Sporting Dogs: The Setters
The four varieties of setters all share a silky, attractive coat and a slim build; these traits make them sleek and fast – ideal for hunting birds. Setters in particular were bred to hunt airborne prey, and naturally keep their muzzles aloft to catch their scent. Once quarry has been located, a Setter will “set” in place, essentially freezing and indicating to his owner where the prey is. This behavior makes it easy to safely hunt around him, as his fixed position wouldn’t entangle the nets thrown over him, or the guns fired around him.
- English Setter: Arguably the most eye-catching of the Setter group, the English Setter is well-known for generously-feathered fringes of fur along the bottom edge of his body, legs, tail, and along his draped ears. His characteristic speckled/freckled coat is so unique, it even has a breed-specific term: “Belton.”
- Gordon Setter: The Gordon Setter is the darkest of the Setters, typically sporting a black coat with warm brown at the paws, muzzle, “pumpkin seed” spots above the eyes, and occasionally around the chest. He’s also the largest Setter, and can stand as tall as 27 inches at the shoulder. While he still has the characteristic svelte shape of a Setter, he’s also a substantial canine companion and built to traverse challenging terrain.
- Irish Setter: The Irish Setter is the classic breed that most people envision upon hearing the term “Setter.” His long red coat, elegant and slender muzzle and body, and cheerful disposition make him an excellent ambassador for this sporting dog group. While adept at hunting, the Irish Setter also makes a great companion for individuals and families alike, and genuinely enjoys playing fetch with sticks and balls.
- Irish Red and White Setter: The Irish Red and White Setter has many similarities to the Irish Setter, but is primarily differentiated by his shorter, stockier build and his coat, which brings in white and potential freckling/ticking to the Irish Setter’s flashy red hue.
Sporting Dogs: The Pointers
While some Setters and Retrievers are also considered “Pointers” because they exhibit the same behavior while tracking prey, the AKC sporting group contains three distinct Pointer-named breeds, as well as breeds that exhibit the trait in general, such as Weimaraners and Vizlas. These dogs are known for a specific behavior: following prey, “freezing” or setting in place, and lifting their dominant front paw while extending their muzzle forward. The effect is that he is using his body to “point” to the exact spot he sees, scents, or hears prey, allowing his human companion to efficiently flush it out or dispatch it.
- Pointer: Likely the least surprising candidate on the list, the Pointer has made a name for his breed through this specific behavior. The size varies considerably, with a male potentially as tall as 28 inches at his shoulder, while a female may be as petite as 23 inches.
- German Shorthaired Pointer: Notable for his attractive multicolor coat and ticking, The German Shorthaired Pointer is an excellent family dog and enjoys a high level of physical activity. He is very intelligent and capable of working out complex obstacles and often loves spending time in water as much as he does exploring the land beside it.
- German Wirehaired Pointer: His fluffy, shaggy coat, natural “bearded” muzzle, and a resistance to weather mean this German Pointer variant is even more enthused about spending time outdoors. His natural drive to run and explore does not work well with cramped living quarters, so potential families should have a large backyard, a busy physical activity schedule, and plenty of room for him to run around.
Sporting Dogs: The Spaniels
Last, but certainly not least, come the Spaniels: dogs with silky coats, broad muzzles, and drooping ears that have been bred to chase – “flush” – game like quail and pheasant out from beneath covering brush. Tenacious and intelligent, a Spaniel is very likely to have a strong personality and attitude, making him a pleasure to spend time with and, potentially, a bit of a challenge to train.

WHAT TO PRODUCE
List the four varieties of setters that the passage on sporting dogs describes.

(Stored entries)
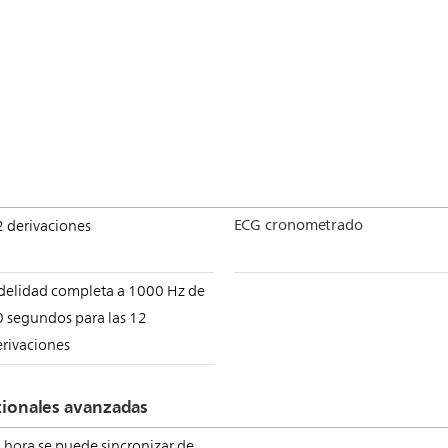
ECG cronometrado
2 derivaciones
idelidad completa a 1000 Hz de
0 segundos para las 12
erivaciones
cionales avanzadas
 hora se puede sincronizar de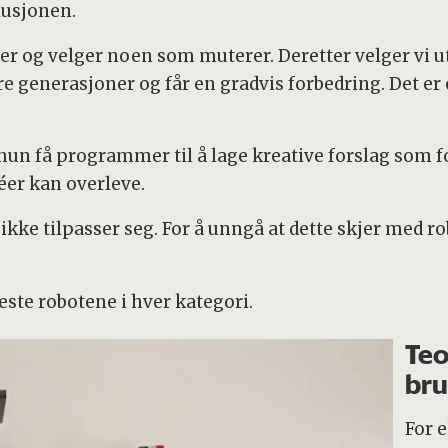
lusjonen.
er og velger noen som muterer. Deretter velger vi 
flere generasjoner og får en gradvis forbedring. Det e
hun få programmer til å lage kreative forslag som fo
éer kan overleve.
ikke tilpasser seg. For å unngå at dette skjer med 
ste robotene i hver kategori.
Teo
bru
For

WRITTEN ANSWER
English Setter, Gordon Setter, Irish Setter, Irish Red and White Setter